> **PROBLEM STATEMENT**: Which lines in the records below contain the word "Hyundai", matching case exactly? Show every such line in full.
↓↓↓
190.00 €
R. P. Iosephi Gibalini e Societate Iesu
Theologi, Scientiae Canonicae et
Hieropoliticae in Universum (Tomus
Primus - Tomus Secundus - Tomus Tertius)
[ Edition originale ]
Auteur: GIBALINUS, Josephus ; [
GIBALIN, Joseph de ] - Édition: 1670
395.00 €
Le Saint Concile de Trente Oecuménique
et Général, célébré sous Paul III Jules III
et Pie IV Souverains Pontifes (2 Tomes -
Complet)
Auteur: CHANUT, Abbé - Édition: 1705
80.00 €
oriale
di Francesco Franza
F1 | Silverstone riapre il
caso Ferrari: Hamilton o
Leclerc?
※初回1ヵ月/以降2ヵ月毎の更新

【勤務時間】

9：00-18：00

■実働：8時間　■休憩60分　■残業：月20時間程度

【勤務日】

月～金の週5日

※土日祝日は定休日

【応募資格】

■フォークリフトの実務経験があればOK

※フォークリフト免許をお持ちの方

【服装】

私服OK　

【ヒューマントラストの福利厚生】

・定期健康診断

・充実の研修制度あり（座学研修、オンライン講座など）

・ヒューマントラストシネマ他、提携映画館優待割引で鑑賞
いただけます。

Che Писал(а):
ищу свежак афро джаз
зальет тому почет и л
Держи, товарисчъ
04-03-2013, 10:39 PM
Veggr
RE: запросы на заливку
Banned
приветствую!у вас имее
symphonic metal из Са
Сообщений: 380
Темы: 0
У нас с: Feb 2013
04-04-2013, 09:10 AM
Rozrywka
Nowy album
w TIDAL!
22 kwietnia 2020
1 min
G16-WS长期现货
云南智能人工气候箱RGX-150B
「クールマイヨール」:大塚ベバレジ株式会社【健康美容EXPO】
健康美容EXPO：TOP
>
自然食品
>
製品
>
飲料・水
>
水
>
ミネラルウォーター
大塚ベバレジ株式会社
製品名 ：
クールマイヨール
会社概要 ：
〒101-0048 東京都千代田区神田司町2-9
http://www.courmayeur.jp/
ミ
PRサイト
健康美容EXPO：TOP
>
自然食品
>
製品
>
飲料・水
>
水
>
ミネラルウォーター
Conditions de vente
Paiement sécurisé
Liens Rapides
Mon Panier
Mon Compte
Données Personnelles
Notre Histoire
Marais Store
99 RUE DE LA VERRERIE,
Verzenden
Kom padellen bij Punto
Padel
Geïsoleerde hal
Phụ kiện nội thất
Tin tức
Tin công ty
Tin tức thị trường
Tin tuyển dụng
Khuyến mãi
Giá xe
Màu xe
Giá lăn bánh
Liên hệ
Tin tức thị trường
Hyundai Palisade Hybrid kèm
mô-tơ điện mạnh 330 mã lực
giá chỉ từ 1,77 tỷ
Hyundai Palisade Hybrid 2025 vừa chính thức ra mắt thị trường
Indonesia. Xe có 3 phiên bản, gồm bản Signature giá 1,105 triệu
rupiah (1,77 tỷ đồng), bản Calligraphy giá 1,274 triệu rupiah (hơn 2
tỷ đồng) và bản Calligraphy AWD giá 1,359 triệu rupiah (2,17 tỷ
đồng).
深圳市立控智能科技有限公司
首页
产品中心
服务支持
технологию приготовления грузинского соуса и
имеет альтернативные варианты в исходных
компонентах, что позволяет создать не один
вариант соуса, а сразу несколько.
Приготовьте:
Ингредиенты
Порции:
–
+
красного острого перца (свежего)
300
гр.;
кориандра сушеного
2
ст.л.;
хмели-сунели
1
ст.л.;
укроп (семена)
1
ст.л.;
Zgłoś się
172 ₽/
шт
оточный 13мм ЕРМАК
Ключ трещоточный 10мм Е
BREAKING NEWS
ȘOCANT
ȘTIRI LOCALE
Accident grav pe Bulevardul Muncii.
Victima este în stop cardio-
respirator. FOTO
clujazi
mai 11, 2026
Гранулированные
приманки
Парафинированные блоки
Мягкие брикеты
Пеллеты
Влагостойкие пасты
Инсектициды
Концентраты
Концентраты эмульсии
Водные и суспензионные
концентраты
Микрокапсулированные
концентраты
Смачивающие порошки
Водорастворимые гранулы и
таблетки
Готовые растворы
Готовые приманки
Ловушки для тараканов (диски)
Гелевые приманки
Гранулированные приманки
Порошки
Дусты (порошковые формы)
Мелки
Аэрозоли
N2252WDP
↑↑↑
> **SOLUTION TO THIS EXERCISE**:
Hyundai Palisade Hybrid kèm
Hyundai Palisade Hybrid 2025 vừa chính thức ra mắt thị trường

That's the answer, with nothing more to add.